Saturday, June 15, 2024

Vaginal Atresia

Background

Vaginal atresia is a congenital defect resulting in uterovaginal outflow tract obstruction. It occurs when the caudal portion of the vagina, contributed by the urogenital sinus, fails to form. This caudal portion of the vagina is replaced with fibrous tissue. Vagina atresia and agenesis are congenital anomalies of the female genitourinary tract and may occur as an isolated developmental defect (extremely rare) or as part of a complex of anomalies (more common). Examples of some of these associations are as follows:

Mayer-Rokitansky-Küster-Hauser (MRKH) syndrome,

also referred to as  Mayer-Rokitansky syndrome, or Rokitansky-Küster-Hauser syndrome, or, simply, Rokitansky syndrome

Bardet-Biedl syndrome

Kaufman-McKusick syndrome

Fraser syndrome

Winters syndrome

In 1998, the American Society for Reproductive Medicine classified the uterine anatomic types as müllerian anomalies or vaginal anomalies. According to this classification system, vaginal atresia is an anomaly classified as type I, which refers to agenesis and hypoplasia of the uterus.
As a consequence, vaginal atresia is occasionally termed müllerian agenesis.

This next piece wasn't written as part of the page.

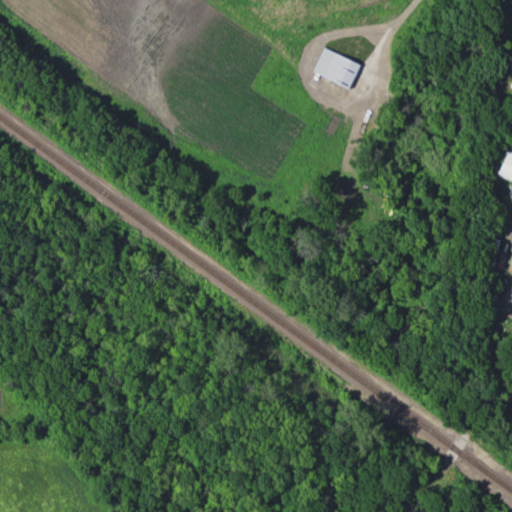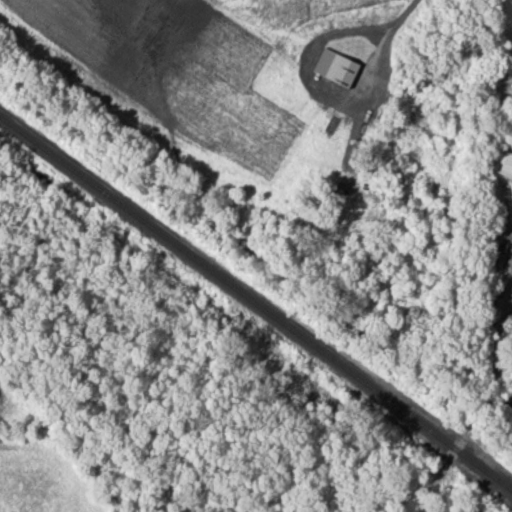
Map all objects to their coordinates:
road: (396, 22)
building: (335, 68)
railway: (256, 304)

The most common clinical presentation of type I müllerian anomalies is vaginal or müllerian agenesis, which occurs in conjunction with an absent uterus (ie, MRKH syndrome). Renal anomalies, which may include unilateral agenesis of the kidney, ectopic kidneys, horseshoe kidney, and crossed-fused ectopia, occur in 30% of patients with MRKH syndrome. Associated skeletal anomalies may include anomalies found in Klippel-Feil syndrome (ie, aberrations of cervicothoracic somite development), which manifest as fused vertebrae or other variants. Anomalies of the ribs and limbs are also encountered.

Variants of vaginal atresia, formerly called partial vaginal agenesis, are more correctly classified as variants of a transverse vaginal septum. These variants and other developmental variants, such as obstructed duplications of the uterovaginal tract, occur on the basis of other pathophysiologic events and should be treated as separate entities.

Each examination of a newborn should include an inspection of the genitalia, as absence of the vagina or atresia could be detected during this simple evaluation. Delayed detection is common and can result in major risk to the female patient because of associated urinary tract anomalies. Early detection is possible if healthcare providers include a genital examination as part of their well-child examination.

Surgical management of vaginal atresia has been described in the European literature since the turn of the century. In the United States, Baldwin was the first to describe construction of a neovagina using an intestinal graft. As the technique became popular, the potential for clinically significant morbidity and mortality became evident. In 1940, Masson reported two deaths,
which provided the impetus to consider the skin-graft technique McIndoe and Counsellor first reported.